Monday, August 18, 2008

Corny Verse?

Given my recent focus on the Fireside Poets Longfellow and Holmes—and given the time of year here in Iowa, when the corn is rolling in and the huskers are hard at work (at the farmers markets and the ethanol plants)—how could I not post this little gem? It's a stereoview card with an excerpt from fellow Fireside Poet John Greenleaf Whittier's "Song of the Huskers" printed on back, beginning with:

Heap high the farmer's wintry hoard!
Heap high the golden corn!
No richer gift has Autumn poured
From out her lavish horn!

Note the torn paper on the back of the card: no doubt an indication that someone pasted it inside a scrapbook somewhere along the way. Read in connection with the magic lantern slide with Holmes's "Lord of all being, throned afar" on it (see "Projected Verse" below), the Whittier stereoview card is further evidence of a 19th century multi-media poetry that anticipates the radio and digital poetries of the 20th century. Thoughts on this early 3-D poetry?

1 comment:

J Swenson said...

When I think of corny verse, I think of Sandberg's "Laughing Corn" from _Cornhuskers_.

A sample:

Some of the ears are bursting.
A white juice works inside.
Cornsilk creeps in the end and dangles in the wind.
Always--I never knew it any other way--
The wind and the corn talk things over together.
And the rain and the corn and the sun and the corn
Talk things over together.

Over the road is a farmhouse.
The siding is white and a green blind is slung loose.
It will not be fixed till the corn is husked.
The farmer and his wife talk things over together.

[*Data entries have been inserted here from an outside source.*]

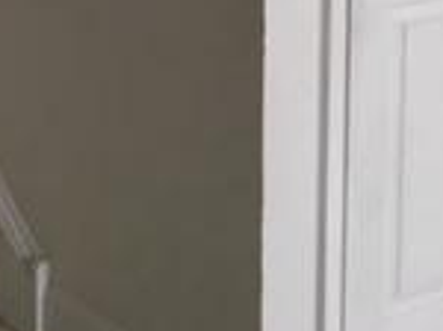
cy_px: -346
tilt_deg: -4.3
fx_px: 1584
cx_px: -316
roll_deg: +0.7
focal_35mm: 124
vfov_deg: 10.8
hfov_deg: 14.3
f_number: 2.2
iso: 64
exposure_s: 1/30
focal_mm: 4.15
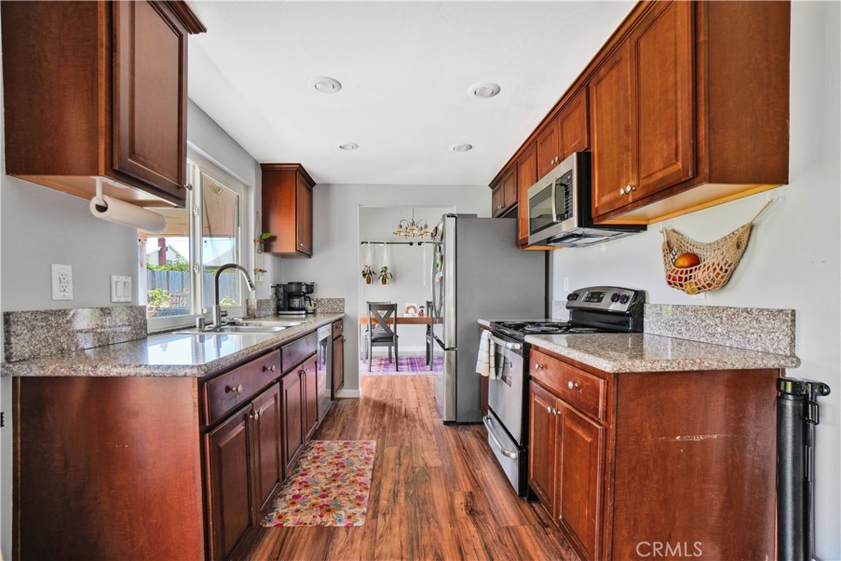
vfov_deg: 77.3
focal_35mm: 15
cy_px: 280
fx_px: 350
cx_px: 420
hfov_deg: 100.4
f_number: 8
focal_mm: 10
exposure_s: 1/5
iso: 100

Sandberg isn't shy of celebrating the corn, but he's also less bucolic about the "song" of the harvest than Whittier. The urbanized populous who gazed upon this stereoscopic harvest scene out of the "RURAL SERIES" were likely more likely to enjoy it because they didn't have a field of corn to husk. Iowa or Ohio farmers were more likely to look at stereoscope images of--as Ruth Suckow notes in her short story, "A Rural Community"--"Westminster Abbey, Mont Blanc, Unter den Linden, the Paris Opera House, the Arnold Arboretum, Forest Hills, Massachusetts, with the azaleas tinted a hideous pink and the leaves a ghastly green."

Waxing nostalgic on a pile of corn to husk indicates your class status, in that you have been able to leave that all husking behind you, be it in stereovision or no.